**PROBLEM DESCRIPTION:**
Change "sunset" to "dusk" throughout the data below, leave the rest of the text as it is, and omit the pictures from your answer.

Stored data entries
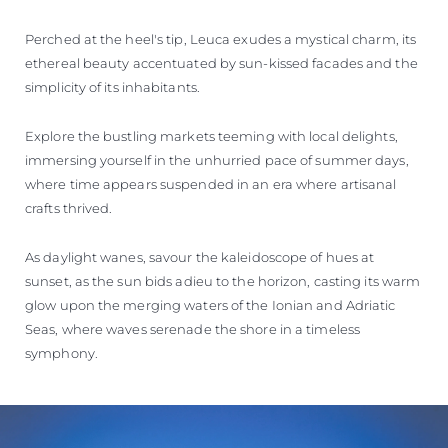
Perched at the heel's tip, Leuca exudes a mystical charm, its
ethereal beauty accentuated by sun-kissed facades and the
simplicity of its inhabitants.
Explore the bustling markets teeming with local delights,
immersing yourself in the unhurried pace of summer days,
where time appears suspended in an era where artisanal
crafts thrived.
As daylight wanes, savour the kaleidoscope of hues at
sunset, as the sun bids adieu to the horizon, casting its warm
glow upon the merging waters of the Ionian and Adriatic
Seas, where waves serenade the shore in a timeless
symphony.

**ANSWER FOR THIS EXERCISE:**
Perched at the heel's tip, Leuca exudes a mystical charm, its
ethereal beauty accentuated by sun-kissed facades and the
simplicity of its inhabitants.
Explore the bustling markets teeming with local delights,
immersing yourself in the unhurried pace of summer days,
where time appears suspended in an era where artisanal
crafts thrived.
As daylight wanes, savour the kaleidoscope of hues at
dusk, as the sun bids adieu to the horizon, casting its warm
glow upon the merging waters of the Ionian and Adriatic
Seas, where waves serenade the shore in a timeless
symphony.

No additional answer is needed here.